Ph S:Ancienne ministre française des Finances,  , Mme Lagarde apportera probablement de grands changements à la BCE. Contrairement à ce que l’on dit couramment, l’euro a été une ruse de la France pour sortir  du « contrôle » du mark allemand que les dirigeants des finances  ne supportaient pas. Du fait même de sa nationalité, Mme Lagarde pourrait éventer cette ruse. Souhaitons qu’elle œuvre à la réforme du Système monétaire international (SMI) en tant qu’ancienne patronne du Fonds monétaire international. 
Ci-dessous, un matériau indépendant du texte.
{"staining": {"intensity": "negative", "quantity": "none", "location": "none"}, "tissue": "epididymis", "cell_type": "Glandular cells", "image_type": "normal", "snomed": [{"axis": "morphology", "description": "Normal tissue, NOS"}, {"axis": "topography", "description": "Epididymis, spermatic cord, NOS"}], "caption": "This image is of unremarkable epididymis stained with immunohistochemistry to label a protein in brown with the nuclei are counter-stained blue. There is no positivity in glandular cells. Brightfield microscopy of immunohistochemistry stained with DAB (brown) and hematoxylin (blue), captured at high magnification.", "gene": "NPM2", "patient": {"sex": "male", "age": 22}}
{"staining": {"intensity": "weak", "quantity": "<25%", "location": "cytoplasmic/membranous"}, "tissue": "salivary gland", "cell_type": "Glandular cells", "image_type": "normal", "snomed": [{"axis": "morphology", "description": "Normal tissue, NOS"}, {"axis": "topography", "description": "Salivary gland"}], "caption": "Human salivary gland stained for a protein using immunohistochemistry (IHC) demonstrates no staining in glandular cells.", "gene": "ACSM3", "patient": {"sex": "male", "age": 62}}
 G. W. :Après l’apparition du Bitcoin,  Facebook essaie de faire une autre monnaie numérique Libra. Comme l’a dit M. Zhou Xiaochuan il y a 2 jours, c’est encore trop tôt de dire que le Libra est un succès, et on aurait à l’avenir probablement des monnaies numériques plus internationales. Cela provoquerait un grand défi pour l’administration des réserves de change et de l’internationalisation du RMB. Que pensez-vous  du Libra, et des autres nouvelles monnaies numériques internationales, et des commentaires de Zhou Xiaochuan à propos du Libra

Ph S : L’émergence de ces  monnaies non étatiques est  le symptôme de la méfiance qu’inspire le système monétaire actuel et répond à  la demande énorme d’une monnaie authentique véritablement internationale, échappant aux incertitudes politiques. En bref,  l’existence de ces monnaies privées justifie l’urgence d’une réforme du SMI.     Il est donc d’autant plus nécessaire de renforcer la recherche en Europe et en Chine dans ce domaine et de promouvoir une authentique coopération monétaire sino-européenne.